The Tea Party folks argued that private-sector banks would fill the void after the Ex-Im Bank’s lending authority lapsed on July 1. That might happen in an ideal world, but in the real world we’re competing with other governments that are happy to finance their exporters.
Therefore GE’s engines are more profitable when made in Canada instead of Wisconsin, where 350 workers will lose their jobs. GE also will shift 500 jobs away from Maine, New York, South Carolina and Texas, because its turbines are easier to sell if they’re made in France, China and Hungary.
Similarly, Boeing’s South African customer, Comair, knows it could get a better financing deal if it buys planes from Airbus.
“Some specific sectors and industries are really going to be hurt by this,” says Caroline Freund, a senior fellow at the Peterson Institute for International Economics. “And for some small businesses, any exports they do really need the Ex-Im Bank.”
Although Boeing is by far the biggest user of Ex-Im Bank loans, 90 percent of the agency’s transactions were with small companies. Semi-Bulk Systems, a Fenton maker of systems for processing dry and bulk materials, was one of them.

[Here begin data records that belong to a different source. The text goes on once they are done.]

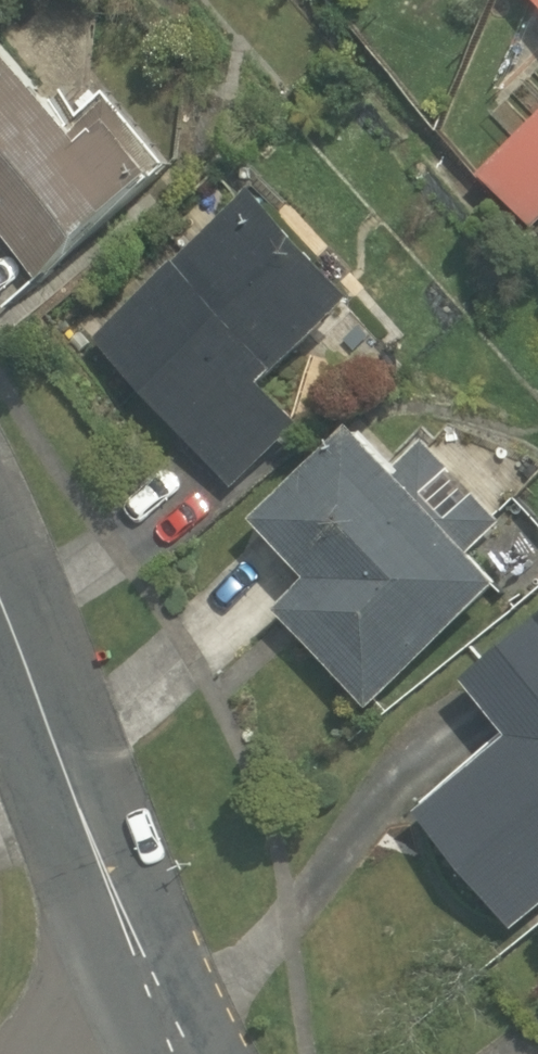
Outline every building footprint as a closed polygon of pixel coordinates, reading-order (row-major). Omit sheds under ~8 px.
[(44,280),(172,167),(115,102),(85,129),(0,32),(0,230),(44,280)] [(537,229),(537,125),(486,176),(537,229)] [(103,340),(238,488),(308,424),(271,383),(364,298),(267,191),(103,340)] [(282,611),(374,707),(504,582),(476,553),(506,524),(426,441),(397,468),(358,428),(262,520),(317,578),(282,611)] [(537,912),(537,628),(472,682),(516,736),(423,812),(518,928),(537,912)]
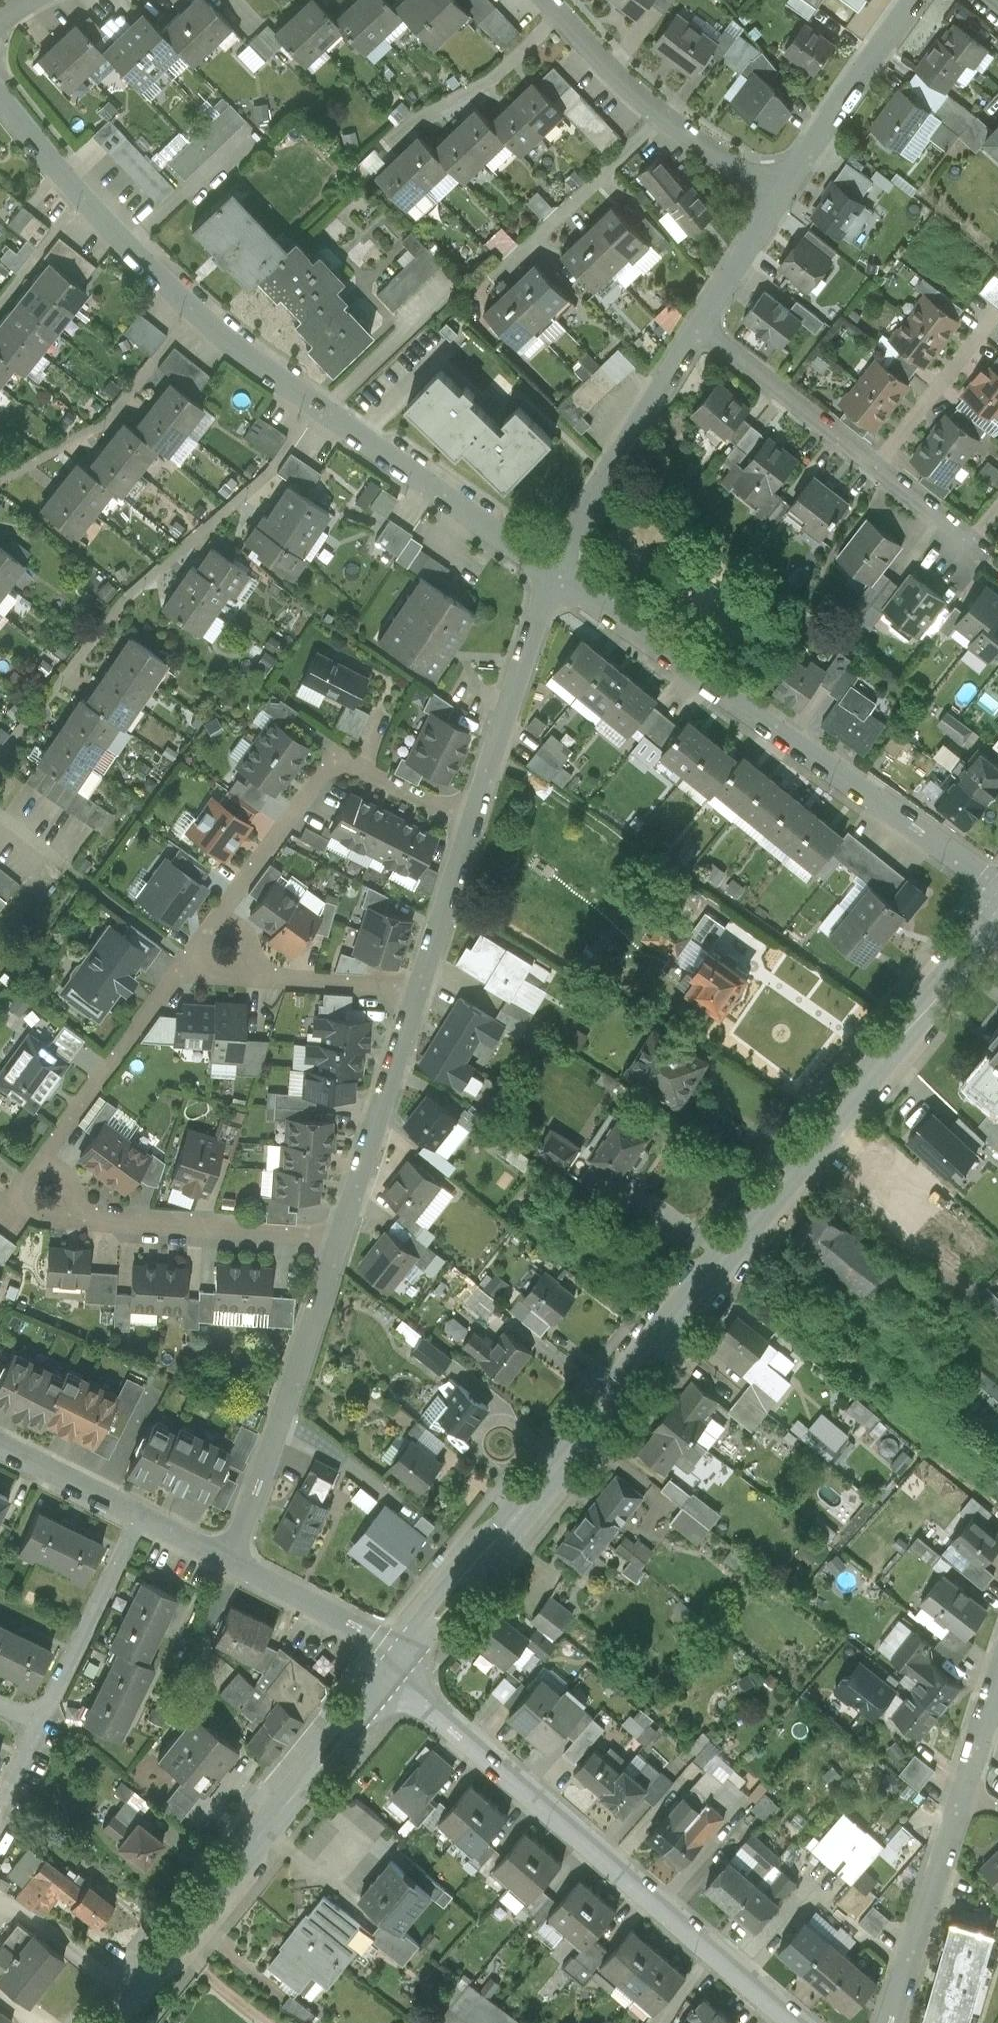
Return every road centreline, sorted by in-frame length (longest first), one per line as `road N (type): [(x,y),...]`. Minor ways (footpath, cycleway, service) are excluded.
road 1 (tertiary): [(401,1667),(997,921)]
road 2 (residential): [(554,573),(229,343),(81,197),(0,98)]
road 3 (residential): [(340,1238),(117,1221),(44,1187),(41,1156),(205,937)]
road 4 (residential): [(997,885),(554,573)]
road 5 (residential): [(797,2022),(433,1711),(401,1667)]
road 6 (tertiary): [(112,2022),(401,1667)]
road 7 (residential): [(232,1563),(340,1238)]
road 8 (residential): [(554,573),(699,327)]
road 9 (residential): [(470,825),(554,573)]
road 10 (residential): [(340,1238),(417,991)]
road 11 (residential): [(205,937),(333,758),(361,770)]
road 12 (residential): [(889,470),(699,327)]
road 13 (residential): [(780,196),(914,0)]
road 14 (residential): [(961,1799),(895,2022)]
road 15 (unclassified): [(495,278),(664,119)]
road 16 (residential): [(41,1724),(138,1516)]
road 17 (unclassified): [(381,152),(412,123),(497,72),(560,16)]
road 18 (residential): [(205,937),(266,979),(417,991)]
road 19 (residential): [(401,1667),(364,1631),(232,1563)]
road 20 (residential): [(417,991),(470,825)]
road 21 (residential): [(889,470),(997,337)]
road 22 (residential): [(138,1516),(0,1446)]
road 23 (residential): [(699,327),(780,196)]
road 24 (residential): [(664,119),(560,16)]
road 25 (residential): [(780,196),(664,119)]
road 26 (residential): [(361,770),(470,825)]

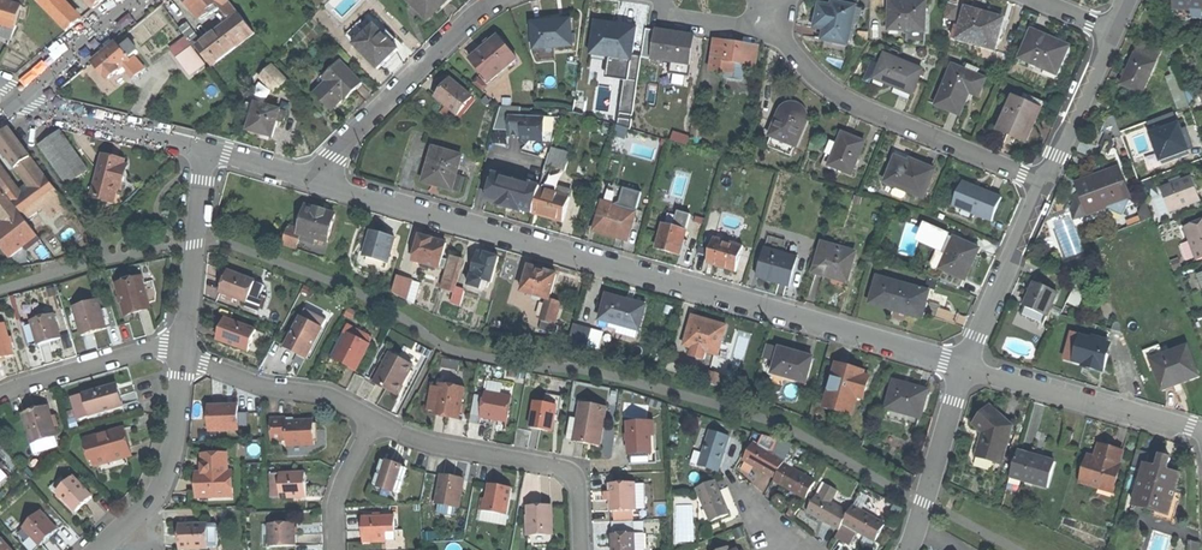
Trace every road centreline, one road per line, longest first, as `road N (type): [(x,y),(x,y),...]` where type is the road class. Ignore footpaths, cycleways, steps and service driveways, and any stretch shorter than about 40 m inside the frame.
road 1 (residential): [(322,181),(967,365)]
road 2 (residential): [(767,10),(809,73),(864,111),(1045,183)]
road 3 (residential): [(582,549),(575,473),(432,443),(375,418)]
road 4 (residential): [(322,181),(334,158),(476,15),(504,0)]
road 5 (residential): [(967,365),(1201,431)]
road 6 (residential): [(99,549),(166,477),(182,355)]
road 7 (residential): [(182,355),(208,151)]
road 8 (residential): [(375,418),(326,393),(263,385),(182,355)]
road 9 (residential): [(1045,183),(967,365)]
road 10 (residential): [(17,101),(208,151)]
road 11 (residential): [(967,365),(907,549)]
road 12 (residential): [(182,355),(142,349),(0,395)]
road 13 (residential): [(1112,31),(1045,183)]
road 14 (secondary): [(17,101),(131,0)]
road 15 (residential): [(375,418),(342,478),(336,549)]
road 16 (residential): [(767,10),(742,29),(670,18),(662,0)]

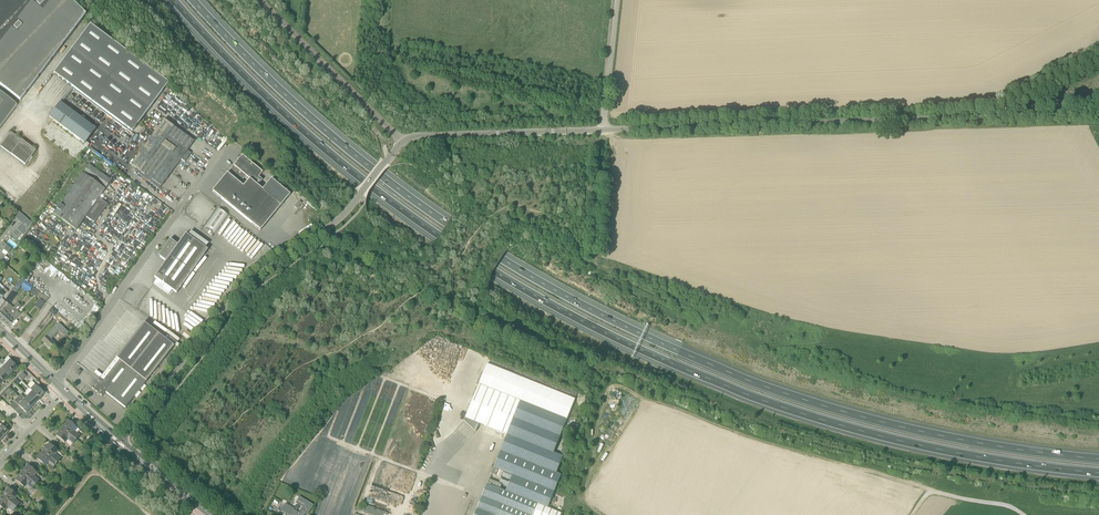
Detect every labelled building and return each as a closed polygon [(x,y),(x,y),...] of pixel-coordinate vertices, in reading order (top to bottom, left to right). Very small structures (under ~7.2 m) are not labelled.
[(20,101),(86,14),(71,0),(0,0),(0,85),(20,101)] [(169,83),(90,25),(54,74),(132,132),(169,83)] [(17,105),(0,92),(0,128),(17,105)] [(48,118),(84,144),(95,129),(59,103),(48,118)] [(159,189),(173,169),(181,159),(185,162),(191,153),(187,150),(194,141),(165,119),(131,165),(141,172),(139,175),(159,189)] [(7,137),(32,156),(36,151),(11,132),(7,137)] [(0,146),(25,165),(32,156),(7,137),(0,146)] [(262,190),(258,186),(262,180),(259,177),(263,172),(242,155),(234,165),(233,165),(234,166),(212,191),(260,231),(281,205),(290,195),(271,179),(263,190),(262,190)] [(67,190),(67,191),(69,192),(66,197),(64,195),(62,199),(64,200),(53,214),(76,230),(86,217),(94,223),(107,204),(99,198),(112,180),(89,164),(77,181),(74,186),(72,184),(67,190)] [(228,215),(219,208),(206,226),(216,233),(228,215)] [(27,219),(13,234),(12,233),(10,237),(15,241),(18,238),(21,233),(24,236),(33,224),(27,219)] [(154,284),(169,294),(172,290),(177,293),(208,250),(205,248),(209,244),(191,231),(188,236),(185,234),(182,239),(178,236),(174,242),(170,239),(160,253),(162,254),(160,257),(166,261),(154,277),(157,279),(154,284)] [(2,260),(3,261),(4,260),(3,259),(9,252),(5,249),(7,246),(3,242),(0,246),(0,263),(2,260)] [(122,274),(125,267),(115,262),(112,269),(122,274)] [(23,277),(28,281),(31,277),(26,273),(23,277)] [(15,295),(22,286),(25,281),(21,278),(11,292),(12,292),(6,302),(9,304),(10,305),(16,296),(15,295)] [(33,287),(25,282),(22,286),(30,291),(33,287)] [(29,292),(30,292),(33,296),(34,295),(38,297),(41,300),(35,307),(39,309),(44,303),(48,298),(34,287),(31,290),(30,292),(29,292)] [(4,323),(8,327),(17,318),(21,314),(18,312),(22,307),(18,303),(14,308),(10,312),(5,318),(7,320),(4,323)] [(6,308),(0,315),(0,319),(4,323),(7,320),(5,318),(10,312),(6,308)] [(188,314),(184,320),(197,330),(202,324),(188,314)] [(32,320),(28,316),(23,321),(28,325),(32,320)] [(51,349),(56,343),(51,339),(59,331),(65,336),(69,332),(58,323),(42,341),(51,349)] [(125,408),(174,346),(144,323),(116,358),(117,359),(100,380),(98,379),(91,388),(102,397),(105,393),(106,392),(125,408)] [(100,375),(116,360),(106,350),(101,349),(101,351),(102,352),(99,354),(105,360),(106,360),(104,362),(103,366),(100,363),(90,361),(89,365),(90,366),(95,367),(92,370),(90,368),(88,367),(87,370),(93,376),(97,376),(99,379),(100,375)] [(18,367),(10,360),(5,365),(13,372),(18,367)] [(479,424),(499,431),(519,377),(487,364),(465,418),(464,421),(476,432),(479,424)] [(5,365),(1,370),(8,377),(13,372),(5,365)] [(8,377),(1,370),(0,371),(0,378),(4,382),(8,377)] [(512,475),(507,489),(549,506),(561,475),(557,473),(563,456),(554,453),(575,399),(519,377),(499,431),(507,435),(494,467),(512,475)] [(31,389),(33,391),(40,399),(45,394),(35,384),(31,389)] [(28,396),(36,403),(40,399),(33,391),(28,396)] [(28,396),(26,398),(21,394),(19,397),(31,408),(36,403),(28,396)] [(26,413),(31,408),(19,397),(18,398),(22,402),(19,406),(21,408),(17,413),(19,415),(24,411),(26,413)] [(76,440),(80,436),(74,432),(77,428),(68,421),(62,428),(76,440)] [(2,425),(0,427),(0,433),(4,437),(9,432),(2,425)] [(62,428),(56,435),(65,443),(68,439),(73,444),(76,440),(62,428)] [(58,451),(49,444),(43,451),(57,463),(60,459),(55,455),(58,451)] [(43,451),(37,459),(46,466),(49,463),(54,467),(57,463),(43,451)] [(36,473),(28,465),(22,473),(36,484),(39,480),(34,476),(36,473)] [(16,480),(24,487),(30,491),(36,484),(22,473),(16,480)] [(489,479),(481,499),(522,514),(561,514),(562,513),(548,508),(549,506),(507,489),(506,491),(500,489),(502,484),(499,483),(489,479)] [(17,496),(9,488),(2,496),(16,507),(20,503),(14,499),(17,496)] [(0,499),(0,506),(5,510),(8,507),(13,511),(16,507),(2,496),(0,499)] [(285,512),(290,514),(305,514),(307,514),(313,505),(300,497),(296,502),(303,506),(299,513),(292,509),(293,508),(289,506),(285,503),(281,510),(285,512)] [(481,499),(475,514),(522,514),(481,499)]
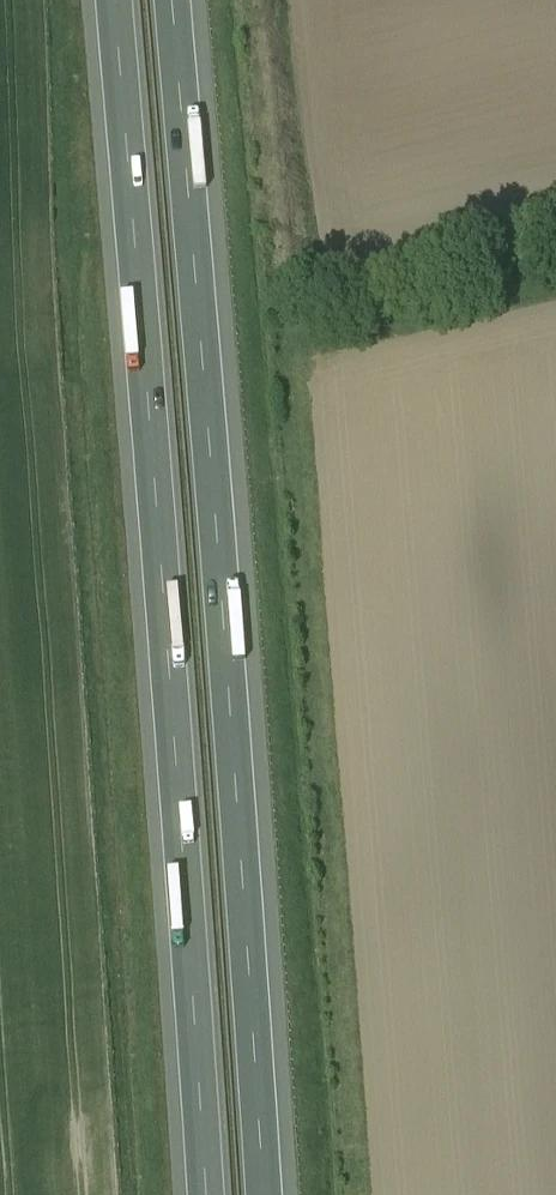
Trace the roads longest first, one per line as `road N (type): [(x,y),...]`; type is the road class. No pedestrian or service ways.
road 1 (motorway): [(266,1194),(169,0)]
road 2 (motorway): [(118,0),(207,1194)]

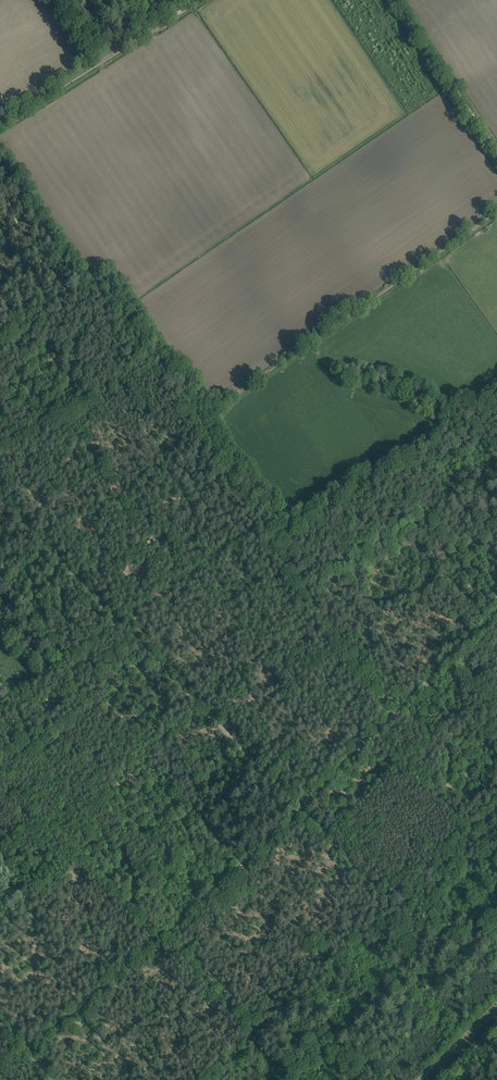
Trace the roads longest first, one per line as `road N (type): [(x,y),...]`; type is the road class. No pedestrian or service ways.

Al Moresi, Semi-Bulk’s controller, said the company hasn’t had any export transactions since July. “It will be problematic if they never approve the Ex-Im Bank again, because we would have to go to somebody who charges higher fees,” he said.
Even companies that don’t deal directly with the Ex-Im Bank are concerned about its inability to lend.
“If Boeing does start to lose aircraft sales, we start to lose business,” said Dan Korte, chief executive of LMI Aerospace in St. Charles.
LMI supplies parts for Boeing airliners, and its 2,000 employees are part of the U.S. aerospace industry’s long and complex supply chain.
“We are only seeing the beginning of the issues related to this,” Korte said.
Freund says that even if exporters can find other sources of financing, they may not be as stable as the 81-year-old Ex-Im Bank. Private lenders can be fickle when a country or an industry experiences an economic downturn.
“If we hadn’t had Ex-Im Bank during the financial crisis, exports would have fallen much more than they did,” Freund said. “That’s the most important function they serve, as a countercyclical smoother.”
Of all the forms of corporate welfare in the federal budget — think about agricultural subsidies or tax breaks for energy producers — it seems odd that the small-government forces have singled out a small, obscure agency that doesn’t even add to the deficit. Last year, the Ex-Im Bank returned $675 million in profit to the Treasury.
This month may be critical to efforts to revive Ex-Im Bank. House Speaker John Boehner supports the export lender but his likely successor, Kevin McCarthy of California, does not.